RECORDS FOR THIS EXERCISE:
[Start of Attachment]

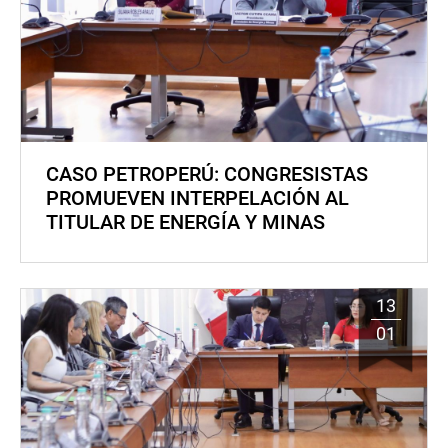
CASO PETROPERÚ: CONGRESISTAS
PROMUEVEN INTERPELACIÓN AL
TITULAR DE ENERGÍA Y MINAS
13
01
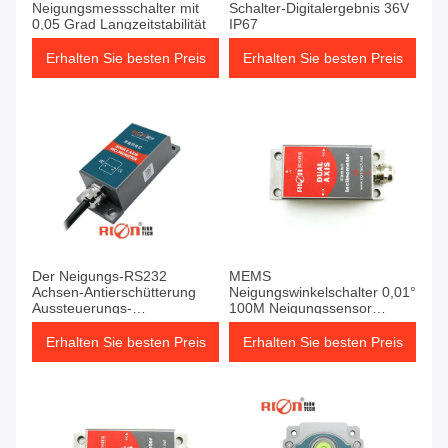
Neigungsmessschalter mit
Schalter-Digitalergebnis 36V
0,05 Grad Langzeitstabilität
IP67
Erhalten Sie besten Preis
Erhalten Sie besten Preis
Der Neigungs-RS232
MEMS
Achsen-Antierschütterung
Neigungswinkelschalter 0,01°
Aussteuerungs-
100M Neigungssensor
Inklinationskompass-des
Schalterindikator
Schalter-4
Erhalten Sie besten Preis
Erhalten Sie besten Preis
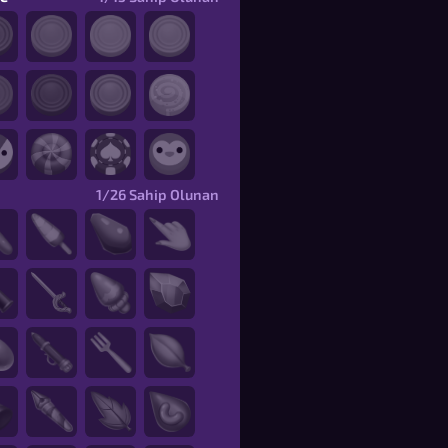
1/26
Sahip Olunan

[End of Attachment]

WHAT YOU WILL DO: Write every record out again exactly, omitting the pictures they hold.

RESULT OF THE EXERCISE:
CASO PETROPERÚ: CONGRESISTAS
PROMUEVEN INTERPELACIÓN AL
TITULAR DE ENERGÍA Y MINAS
13
01
Neigungsmessschalter mit
Schalter-Digitalergebnis 36V
0,05 Grad Langzeitstabilität
IP67
Erhalten Sie besten Preis
Erhalten Sie besten Preis
Der Neigungs-RS232
MEMS
Achsen-Antierschütterung
Neigungswinkelschalter 0,01°
Aussteuerungs-
100M Neigungssensor
Inklinationskompass-des
Schalterindikator
Schalter-4
Erhalten Sie besten Preis
Erhalten Sie besten Preis
1/26
Sahip Olunan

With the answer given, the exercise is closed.